Maria
Lang

Maria Lang is Sweden’s answer to Agatha Christie and made her debut in 1949 with The Murderer Doesn’t Lie Alone and for the next 42 years she published one book per year, and quickly became one of the most popular and widely read crime writers.
Her books are traditional puzzle mysteries often set in the academic environment or in the small mining town of Skoga, a slight euphemism for Nora where the author lived for many years. Christer Wijk, a handsome and pipe-smoking detective is the recurrent problem solver in her books. The protagonist in the first novels is the dashing professor’s daughter Puck Ekstedt, but from Our song is dumb (1960), Almi Graan (an anagram of Maria Lang) a detective novelist helps Wijk solve the criminal mysteries.
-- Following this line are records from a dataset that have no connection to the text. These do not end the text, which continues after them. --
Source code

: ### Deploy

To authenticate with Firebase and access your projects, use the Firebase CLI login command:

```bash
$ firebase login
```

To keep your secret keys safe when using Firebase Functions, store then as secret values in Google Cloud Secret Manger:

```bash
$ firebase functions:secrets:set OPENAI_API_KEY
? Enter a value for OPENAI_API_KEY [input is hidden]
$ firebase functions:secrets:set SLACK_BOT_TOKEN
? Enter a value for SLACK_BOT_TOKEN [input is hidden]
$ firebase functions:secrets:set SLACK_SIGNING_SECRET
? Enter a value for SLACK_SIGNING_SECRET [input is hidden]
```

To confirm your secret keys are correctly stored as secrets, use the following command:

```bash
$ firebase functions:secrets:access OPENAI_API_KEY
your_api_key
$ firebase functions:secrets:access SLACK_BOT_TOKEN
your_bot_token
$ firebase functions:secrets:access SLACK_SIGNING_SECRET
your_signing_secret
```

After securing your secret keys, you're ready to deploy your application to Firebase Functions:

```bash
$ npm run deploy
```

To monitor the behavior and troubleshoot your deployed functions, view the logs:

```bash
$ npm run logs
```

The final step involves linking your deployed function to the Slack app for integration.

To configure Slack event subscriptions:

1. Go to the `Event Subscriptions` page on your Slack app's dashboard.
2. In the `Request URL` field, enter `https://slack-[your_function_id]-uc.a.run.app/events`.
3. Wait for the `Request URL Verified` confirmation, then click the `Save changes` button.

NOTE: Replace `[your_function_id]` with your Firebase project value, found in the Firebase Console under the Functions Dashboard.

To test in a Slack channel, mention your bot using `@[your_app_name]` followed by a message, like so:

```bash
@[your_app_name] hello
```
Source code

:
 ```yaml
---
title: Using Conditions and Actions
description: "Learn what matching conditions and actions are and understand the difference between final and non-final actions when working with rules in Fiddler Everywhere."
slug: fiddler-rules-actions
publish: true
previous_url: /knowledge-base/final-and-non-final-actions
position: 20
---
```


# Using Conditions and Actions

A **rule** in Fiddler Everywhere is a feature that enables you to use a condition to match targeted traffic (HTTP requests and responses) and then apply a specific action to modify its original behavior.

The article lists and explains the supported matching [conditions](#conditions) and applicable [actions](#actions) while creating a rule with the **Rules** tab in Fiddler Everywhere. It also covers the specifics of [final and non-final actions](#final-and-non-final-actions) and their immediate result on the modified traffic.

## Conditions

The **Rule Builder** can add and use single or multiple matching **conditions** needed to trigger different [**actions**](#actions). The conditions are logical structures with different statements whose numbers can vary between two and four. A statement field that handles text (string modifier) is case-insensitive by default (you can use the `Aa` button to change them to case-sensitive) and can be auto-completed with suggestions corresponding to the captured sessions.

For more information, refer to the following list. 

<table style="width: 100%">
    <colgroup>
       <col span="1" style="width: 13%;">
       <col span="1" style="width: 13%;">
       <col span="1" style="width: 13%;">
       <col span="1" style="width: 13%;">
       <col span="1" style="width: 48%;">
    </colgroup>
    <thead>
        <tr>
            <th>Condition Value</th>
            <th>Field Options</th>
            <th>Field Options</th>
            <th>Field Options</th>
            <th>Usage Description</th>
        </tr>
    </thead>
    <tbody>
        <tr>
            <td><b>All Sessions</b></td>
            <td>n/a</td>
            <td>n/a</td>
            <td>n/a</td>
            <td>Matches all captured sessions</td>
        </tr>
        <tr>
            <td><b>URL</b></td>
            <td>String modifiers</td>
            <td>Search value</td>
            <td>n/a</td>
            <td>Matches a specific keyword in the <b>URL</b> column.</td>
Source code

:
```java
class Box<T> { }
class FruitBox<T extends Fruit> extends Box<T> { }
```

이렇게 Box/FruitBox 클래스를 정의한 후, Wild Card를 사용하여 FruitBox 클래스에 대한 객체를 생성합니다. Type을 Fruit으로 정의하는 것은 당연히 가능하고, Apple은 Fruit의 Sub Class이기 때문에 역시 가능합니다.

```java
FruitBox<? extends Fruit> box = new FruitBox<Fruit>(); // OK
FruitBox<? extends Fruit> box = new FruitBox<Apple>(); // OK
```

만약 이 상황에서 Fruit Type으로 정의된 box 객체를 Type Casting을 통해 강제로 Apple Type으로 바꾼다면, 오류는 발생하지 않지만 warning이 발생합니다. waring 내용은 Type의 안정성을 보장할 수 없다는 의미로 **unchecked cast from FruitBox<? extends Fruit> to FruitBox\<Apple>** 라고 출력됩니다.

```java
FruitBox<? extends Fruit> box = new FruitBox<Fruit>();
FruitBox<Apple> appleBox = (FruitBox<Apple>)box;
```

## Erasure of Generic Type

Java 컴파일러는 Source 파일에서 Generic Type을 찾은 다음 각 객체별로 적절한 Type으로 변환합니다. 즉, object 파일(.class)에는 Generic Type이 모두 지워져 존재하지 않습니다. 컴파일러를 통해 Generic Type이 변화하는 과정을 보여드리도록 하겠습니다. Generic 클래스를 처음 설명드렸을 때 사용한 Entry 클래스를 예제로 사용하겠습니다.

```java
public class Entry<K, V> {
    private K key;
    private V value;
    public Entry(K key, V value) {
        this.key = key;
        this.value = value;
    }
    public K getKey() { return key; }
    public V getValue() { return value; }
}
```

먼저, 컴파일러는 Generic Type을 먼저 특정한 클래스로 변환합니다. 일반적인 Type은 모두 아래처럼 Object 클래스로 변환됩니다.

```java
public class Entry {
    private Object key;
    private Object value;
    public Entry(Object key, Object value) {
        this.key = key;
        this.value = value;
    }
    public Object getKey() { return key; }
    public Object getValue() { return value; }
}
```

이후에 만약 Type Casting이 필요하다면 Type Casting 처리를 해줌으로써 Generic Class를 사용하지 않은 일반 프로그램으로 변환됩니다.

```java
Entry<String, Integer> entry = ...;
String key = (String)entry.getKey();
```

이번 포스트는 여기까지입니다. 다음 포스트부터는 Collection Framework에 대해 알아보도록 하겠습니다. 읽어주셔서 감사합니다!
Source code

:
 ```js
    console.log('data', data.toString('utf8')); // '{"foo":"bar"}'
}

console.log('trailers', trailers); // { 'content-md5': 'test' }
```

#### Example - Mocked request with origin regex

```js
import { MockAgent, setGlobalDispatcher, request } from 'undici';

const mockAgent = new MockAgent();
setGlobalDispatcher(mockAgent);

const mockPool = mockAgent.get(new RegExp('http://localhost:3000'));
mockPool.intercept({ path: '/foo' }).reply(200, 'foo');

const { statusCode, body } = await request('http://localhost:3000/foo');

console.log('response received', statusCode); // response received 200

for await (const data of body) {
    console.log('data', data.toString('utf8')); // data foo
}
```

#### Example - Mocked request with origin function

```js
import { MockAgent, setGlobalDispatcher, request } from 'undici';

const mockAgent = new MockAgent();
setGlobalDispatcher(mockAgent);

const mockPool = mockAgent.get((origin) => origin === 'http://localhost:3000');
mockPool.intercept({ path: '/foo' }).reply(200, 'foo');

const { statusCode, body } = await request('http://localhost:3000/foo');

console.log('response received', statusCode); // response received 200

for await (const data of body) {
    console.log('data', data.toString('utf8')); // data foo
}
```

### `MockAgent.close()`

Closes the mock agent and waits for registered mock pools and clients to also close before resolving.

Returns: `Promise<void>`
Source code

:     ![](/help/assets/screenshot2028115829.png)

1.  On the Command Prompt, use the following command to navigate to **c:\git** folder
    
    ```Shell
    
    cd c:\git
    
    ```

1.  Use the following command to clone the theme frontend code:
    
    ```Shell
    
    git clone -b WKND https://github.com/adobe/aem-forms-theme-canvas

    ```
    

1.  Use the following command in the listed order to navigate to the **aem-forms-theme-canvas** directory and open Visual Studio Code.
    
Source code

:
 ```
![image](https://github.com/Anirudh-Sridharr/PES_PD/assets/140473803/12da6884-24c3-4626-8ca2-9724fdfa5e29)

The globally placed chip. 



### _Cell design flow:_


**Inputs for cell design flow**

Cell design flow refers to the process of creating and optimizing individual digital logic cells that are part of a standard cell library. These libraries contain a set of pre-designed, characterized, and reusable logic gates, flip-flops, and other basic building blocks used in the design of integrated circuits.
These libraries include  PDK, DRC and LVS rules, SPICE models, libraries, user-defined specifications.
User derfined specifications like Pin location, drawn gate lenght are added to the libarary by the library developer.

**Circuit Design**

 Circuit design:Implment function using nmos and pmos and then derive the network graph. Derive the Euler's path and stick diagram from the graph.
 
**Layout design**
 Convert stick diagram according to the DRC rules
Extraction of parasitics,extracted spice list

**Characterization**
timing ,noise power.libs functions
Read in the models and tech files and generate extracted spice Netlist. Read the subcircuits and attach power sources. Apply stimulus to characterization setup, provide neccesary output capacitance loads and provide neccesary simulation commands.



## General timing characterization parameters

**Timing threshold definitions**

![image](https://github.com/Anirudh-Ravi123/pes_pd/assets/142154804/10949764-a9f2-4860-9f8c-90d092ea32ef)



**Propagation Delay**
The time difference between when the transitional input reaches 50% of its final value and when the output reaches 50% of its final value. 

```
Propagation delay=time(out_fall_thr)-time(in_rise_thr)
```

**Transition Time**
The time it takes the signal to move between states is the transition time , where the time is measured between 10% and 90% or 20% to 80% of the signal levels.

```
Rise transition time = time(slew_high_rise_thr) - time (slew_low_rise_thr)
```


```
Maria Lang describes human passions and erotic conflicts but is sometimes startlingly modern. Like in her first novel, where she makes a both matter of fact and passionate plea that also homosexual love is real love. And this is written only five years after homosexuality was decriminalized and thirty years before the Swedish Board of Health and Welfare stopped declaring it a disease.
Swedish television channel, TV4, has adapted parts of the series into a successful TV production and Norstedts has also re-launched this vintage crime gem in new editions with an imagery of the 1950’s.